課題内容 ->
a. カトレヤ栽培の文章をもとに、次の問いに答えてください。
(i) 電照によって昼間を何時間の日長にしますか？
(ii) 『シェード処理』では、一般的にどの時間帯を暗期にしますか？
(iii) 日射センサーに頼る場合、何に気をつけるべきですか？
b. カトレヤ栽培の文章の「花の質を上げるために『葉焼け』を勲章と考えるくらい強光線で」から「るのも方法。遮光ネットは固定しないほうが良い。」までの部分全体を、「遮光ネット」を「遮光シート」に置き換えて更新してください。

読解用文章 ->
****************
2004.4.05(月曜日)
『電照栽培』
カトレヤの営利栽培は電照による開花コントロールで成り立って
いる。昼間を16時間日長にする方法は光中断による深夜電照でも
夕方から点灯する初夜電照、または早朝点灯を組み合わせた16時
間明期でも効果に変わりがない。40ワットでも60ワットでも照明
範囲が適正なら有効。日割り、時間割りのセットは電照菊の技術が
応用される。成功の秘訣は、カトレヤの芽がスタートした時点の明
期時間を認識すること。短日なら花芽分化を促進する条件が常にあ
り、長日なら花芽分化はしないという原則を忘れないで栽培管理に
あたる。4月になったから長日期、夏だから放任栽培で大丈夫と考
えると失敗する。反応の敏感な秋咲き系品種は曇天の繰り返しが続
くと花芽を形成したあげく、高温期に促進して夏に開花する。春先
の油断が夏の価格を暴落させる原因のひとつになる。

2004.4.12(月曜日)
『シェード処理』
短日条件を人為的に作って花芽分化を誘発する方法で施設園芸全
般で広く普及している。カトレヤの場合、春咲き系品種を秋まで
抑制する技術になる。秋咲き系品種より品質が優れ、花もちが良
いフィニ−系を使用する。3月初旬までは去年の夏から電照抑制
していた株を消灯するだけで開花を遅らせることができ、8月初
旬が最終開花になる。それ以降、9〜10月にフィニ−を開花させ
るには『シェード処理』をする。カトレヤの株に直接シルバーポ
リを被せる方法とハウス全体を暗くする方法がある。夕方5時から
翌朝9時まで暗期にするのが一般的。『シェード処理』中は室温を
25度以上にすると蒸れて蕾みが腐ることがある。ベタ掛けの場合
は問題ないが部屋全体を暗くする場合は冷房が必要になる。期間
は最低30日から40日は必要。長過ぎると理論的には日照不足にな
り生育障害をおこす。事実、開花期は遅れる。

2004.4.19(月曜日)
『積算日照時間』
夏日を記録するようになり外部遮光に切り替える季節になった。
花の質を上げるために『葉焼け』を勲章と考えるくらい強光線で
カトレヤを栽培する。遮光率の高いハウスや、屋根の汚れで暗い
ハウスのカトレヤは葉色の緑が濃く、株も素直でみずみずしく、
まさに温室育ちと言える。光りを強く栽培するハウスの葉色は黄
色い、株は荒れて見えるが力強さを感じる。肥満と筋肉質の例え
がわかりやすい。光線不足で栽培した場合、開花輪数の減少、秀
品化率の低下など生育不良の結果があらわれる。積算日照時間は
温度と共に花芽分化の誘導と花芽の発達を規定する。気候の変化
に実践的に対応して開花コント−ルの実を上げる。冬と違い寒暖
の差、晴天曇天の変化が大きい季節なので細かい管理に気を配る
ことが夏から秋の開花を安定させる。日射センサーに頼る場合は
ワイヤートラブルに気をつける。手動で遮光カーテンの開閉をす
るのも方法。遮光ネットは固定しないほうが良い。
****************
表示情報 ->
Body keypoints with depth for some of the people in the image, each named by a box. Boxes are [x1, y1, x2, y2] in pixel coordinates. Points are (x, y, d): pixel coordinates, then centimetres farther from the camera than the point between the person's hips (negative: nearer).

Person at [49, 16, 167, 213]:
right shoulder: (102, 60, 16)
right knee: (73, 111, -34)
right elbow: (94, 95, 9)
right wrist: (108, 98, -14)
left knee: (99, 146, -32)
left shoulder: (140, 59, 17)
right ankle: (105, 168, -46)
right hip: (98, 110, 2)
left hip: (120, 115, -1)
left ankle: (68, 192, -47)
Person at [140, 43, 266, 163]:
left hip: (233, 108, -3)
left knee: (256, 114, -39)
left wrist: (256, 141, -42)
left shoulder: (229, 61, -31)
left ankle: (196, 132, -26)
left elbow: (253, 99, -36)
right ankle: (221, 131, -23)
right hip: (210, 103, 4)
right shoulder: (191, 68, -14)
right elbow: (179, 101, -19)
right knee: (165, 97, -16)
****************
演習の解答 ->
a.
(i) 16時間
(ii) 夕方5時から翌朝9時まで
(iii) ワイヤートラブル

b.
花の質を上げるために『葉焼け』を勲章と考えるくらい強光線で
カトレヤを栽培する。遮光率の高いハウスや、屋根の汚れで暗い
ハウスのカトレヤは葉色の緑が濃く、株も素直でみずみずしく、
まさに温室育ちと言える。光りを強く栽培するハウスの葉色は黄
色い、株は荒れて見えるが力強さを感じる。肥満と筋肉質の例え
がわかりやすい。光線不足で栽培した場合、開花輪数の減少、秀
品化率の低下など生育不良の結果があらわれる。積算日照時間は
温度と共に花芽分化の誘導と花芽の発達を規定する。気候の変化
に実践的に対応して開花コント−ルの実を上げる。冬と違い寒暖
の差、晴天曇天の変化が大きい季節なので細かい管理に気を配る
ことが夏から秋の開花を安定させる。日射センサーに頼る場合は
ワイヤートラブルに気をつける。手動で遮光カーテンの開閉をす
るのも方法。遮光シートは固定しないほうが良い。